• [THE PROBLEM] Go through the data and copy each line where the word "beta" shows up.

• [LISTED RECORDS]
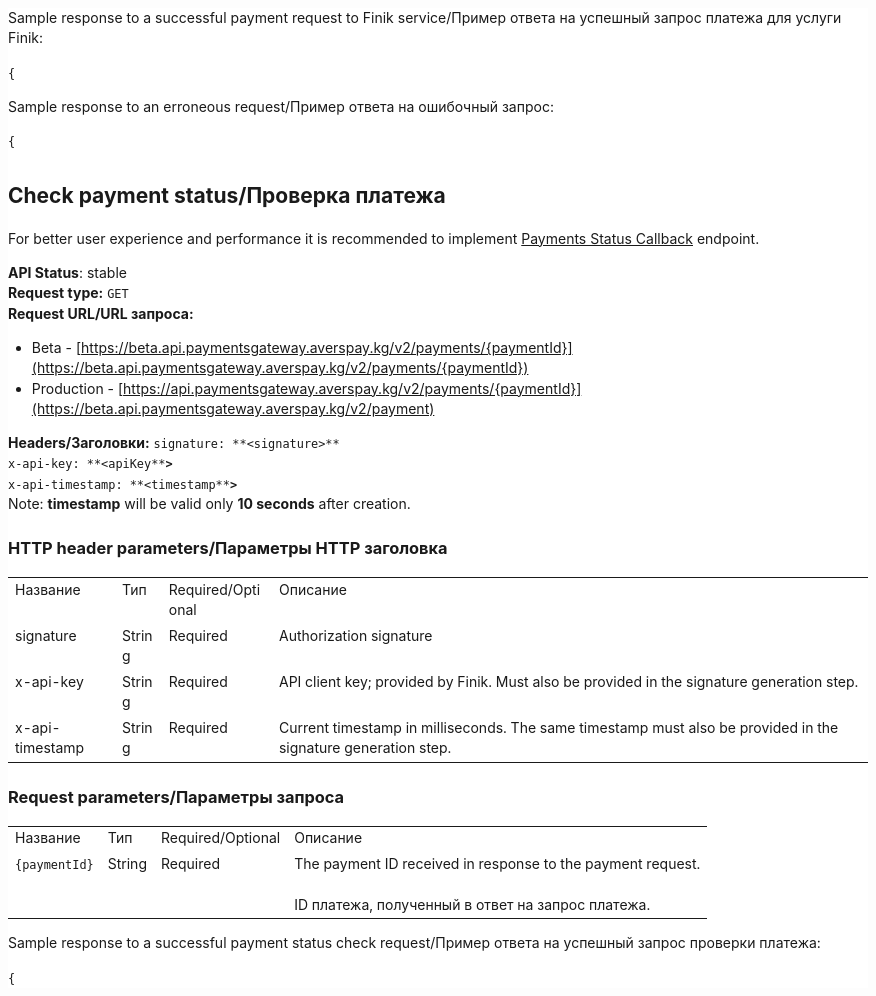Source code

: Sample response to a successful payment request to Finik service/Пример ответа на успешный запрос платежа для услуги Finik:  

```
{
```

Sample response to an erroneous request/Пример ответа на ошибочный запрос:  

```
{
```

## Check payment status/Проверка платежа

For better user experience and performance it is recommended to implement [Payments Status Callback](https://quip.com/zblmAPa7lhQX#temp:C:MYO9ace7f698868419aaf532ac7c) endpoint.  
  
**API Status**: stable  
**Request type:** `GET`  
**Request URL/URL запроса:**  

- Beta - [https://beta.api.paymentsgateway.averspay.kg/v2/payments/{paymentId}](https://beta.api.paymentsgateway.averspay.kg/v2/payments/{paymentId})
- Production - [https://api.paymentsgateway.averspay.kg/v2/payments/{paymentId}](https://beta.api.paymentsgateway.averspay.kg/v2/payment)

**Headers/Заголовки:** `signature: **<signature>**`  
`x-api-key: **<apiKey**`**`>`**  
`x-api-timestamp: **<timestamp**`**`>`**  
Note: **timestamp** will be valid only **10 seconds** after creation.  

### **HTTP header parameters/Параметры HTTP заголовка**

|   |   |   |   |
|---|---|---|---|
|Название|Тип|Required/Optional|Описание|
|signature|String|Required|Authorization signature|
|x-api-key|String|Required|API client key; provided by Finik. Must also be provided in the signature generation step.|
|x-api-timestamp|String|Required|Current timestamp in milliseconds. The same timestamp must also be provided in the signature generation step.|

### **Request parameters/Параметры запроса**

|   |   |   |   |
|---|---|---|---|
|Название|Тип|Required/Optional|Описание|
|`{paymentId}`|String|Required|The payment ID received in response to the payment request.  <br>  <br>ID платежа, полученный в ответ на запрос платежа.|

Sample response to a successful payment status check request/Пример ответа на успешный запрос проверки платежа:  

```
{
```
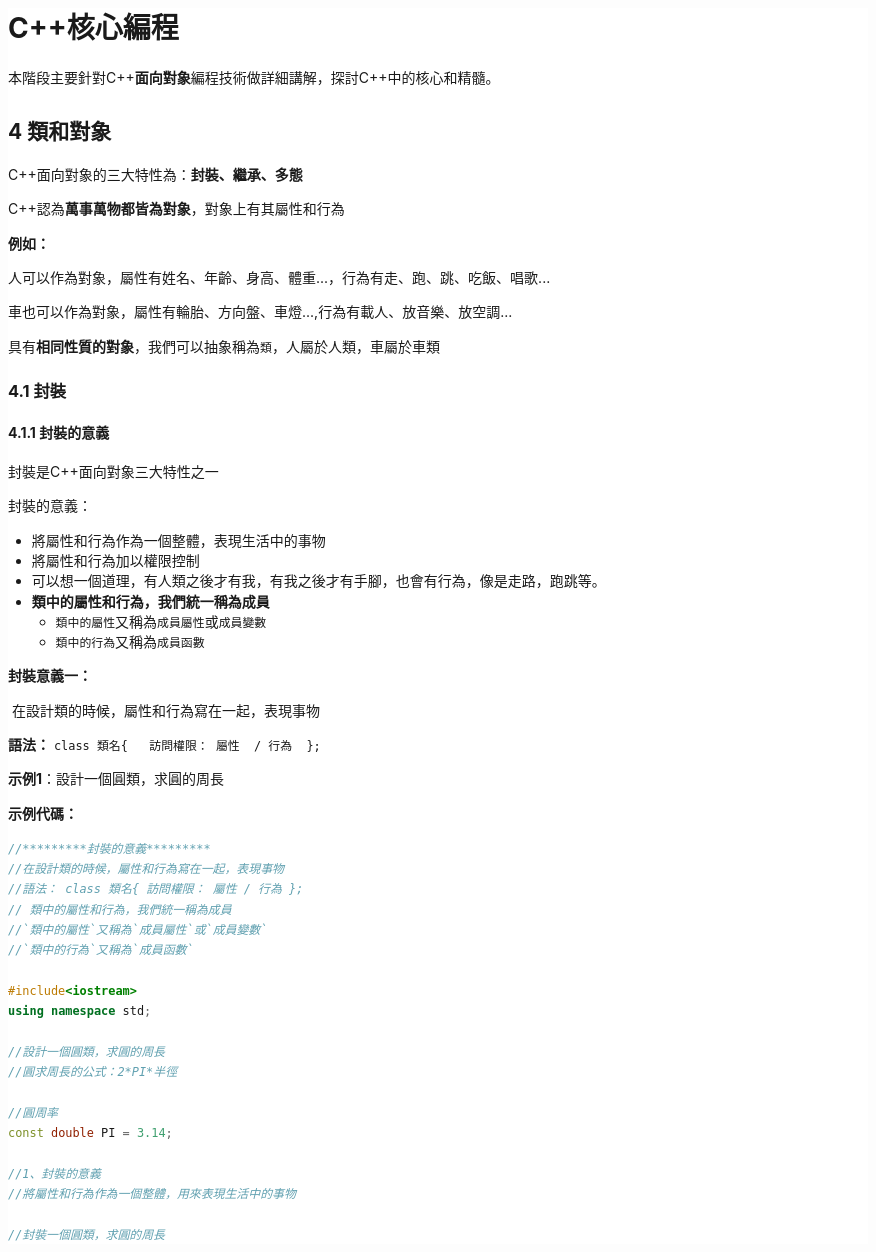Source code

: # C++核心編程

本階段主要針對C++**面向對象**編程技術做詳細講解，探討C++中的核心和精髓。

## **4** 類和對象


C++面向對象的三大特性為：**封裝、繼承、多態**



C++認為**萬事萬物都皆為對象**，對象上有其屬性和行為



**例如：**

​	人可以作為對象，屬性有姓名、年齡、身高、體重...，行為有走、跑、跳、吃飯、唱歌...

​	車也可以作為對象，屬性有輪胎、方向盤、車燈...,行為有載人、放音樂、放空調...

​	具有**相同性質的對象**，我們可以抽象稱為`類`，人屬於人類，車屬於車類

### 4.1 封裝

#### 4.1.1  封裝的意義

封裝是C++面向對象三大特性之一

封裝的意義：

* 將屬性和行為作為一個整體，表現生活中的事物
* 將屬性和行為加以權限控制
* 可以想一個道理，有人類之後才有我，有我之後才有手腳，也會有行為，像是走路，跑跳等。
* **類中的屬性和行為，我們統一稱為成員**
  * `類中的屬性`又稱為`成員屬性`或`成員變數`
  * `類中的行為`又稱為`成員函數`



**封裝意義一：**

​	在設計類的時候，屬性和行為寫在一起，表現事物

**語法：** `class 類名{   訪問權限： 屬性  / 行為  };`



**示例1**：設計一個圓類，求圓的周長

**示例代碼：**

```C++
//*********封裝的意義*********
//在設計類的時候，屬性和行為寫在一起，表現事物
//語法： class 類名{ 訪問權限： 屬性 / 行為 };
// 類中的屬性和行為，我們統一稱為成員
//`類中的屬性`又稱為`成員屬性`或`成員變數`
//`類中的行為`又稱為`成員函數`

#include<iostream>
using namespace std;

//設計一個圓類，求圓的周長
//圓求周長的公式：2*PI*半徑

//圓周率
const double PI = 3.14;

//1、封裝的意義
//將屬性和行為作為一個整體，用來表現生活中的事物

//封裝一個圓類，求圓的周長
```
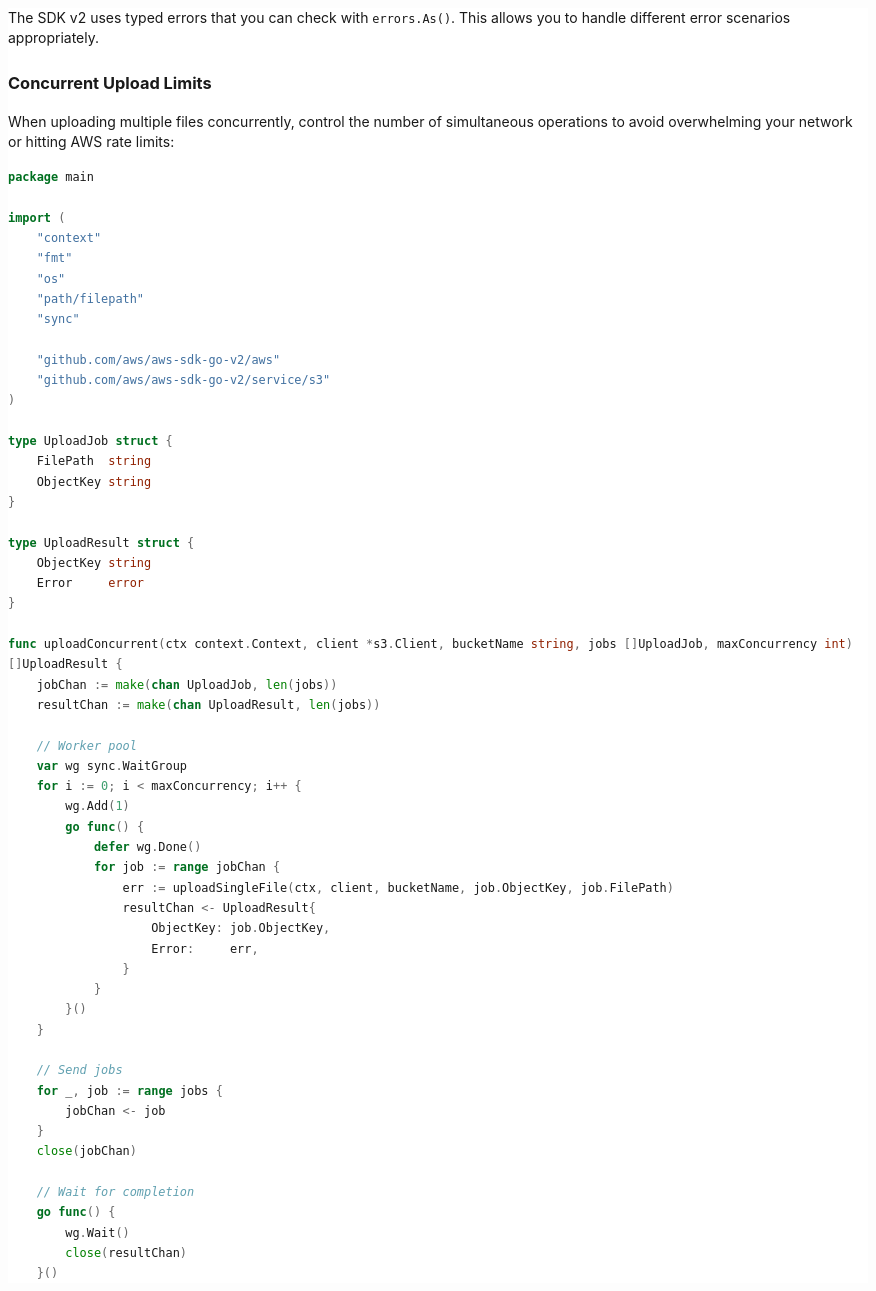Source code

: The SDK v2 uses typed errors that you can check with `errors.As()`. This allows you to handle different error scenarios appropriately.

### Concurrent Upload Limits

When uploading multiple files concurrently, control the number of simultaneous operations to avoid overwhelming your network or hitting AWS rate limits:

```go
package main

import (
    "context"
    "fmt"
    "os"
    "path/filepath"
    "sync"

    "github.com/aws/aws-sdk-go-v2/aws"
    "github.com/aws/aws-sdk-go-v2/service/s3"
)

type UploadJob struct {
    FilePath  string
    ObjectKey string
}

type UploadResult struct {
    ObjectKey string
    Error     error
}

func uploadConcurrent(ctx context.Context, client *s3.Client, bucketName string, jobs []UploadJob, maxConcurrency int) []UploadResult {
    jobChan := make(chan UploadJob, len(jobs))
    resultChan := make(chan UploadResult, len(jobs))

    // Worker pool
    var wg sync.WaitGroup
    for i := 0; i < maxConcurrency; i++ {
        wg.Add(1)
        go func() {
            defer wg.Done()
            for job := range jobChan {
                err := uploadSingleFile(ctx, client, bucketName, job.ObjectKey, job.FilePath)
                resultChan <- UploadResult{
                    ObjectKey: job.ObjectKey,
                    Error:     err,
                }
            }
        }()
    }

    // Send jobs
    for _, job := range jobs {
        jobChan <- job
    }
    close(jobChan)

    // Wait for completion
    go func() {
        wg.Wait()
        close(resultChan)
    }()
```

• [EXERCISE RESULT]
- Beta - [https://beta.api.paymentsgateway.averspay.kg/v2/payments/{paymentId}](https://beta.api.paymentsgateway.averspay.kg/v2/payments/{paymentId})
- Production - [https://api.paymentsgateway.averspay.kg/v2/payments/{paymentId}](https://beta.api.paymentsgateway.averspay.kg/v2/payment)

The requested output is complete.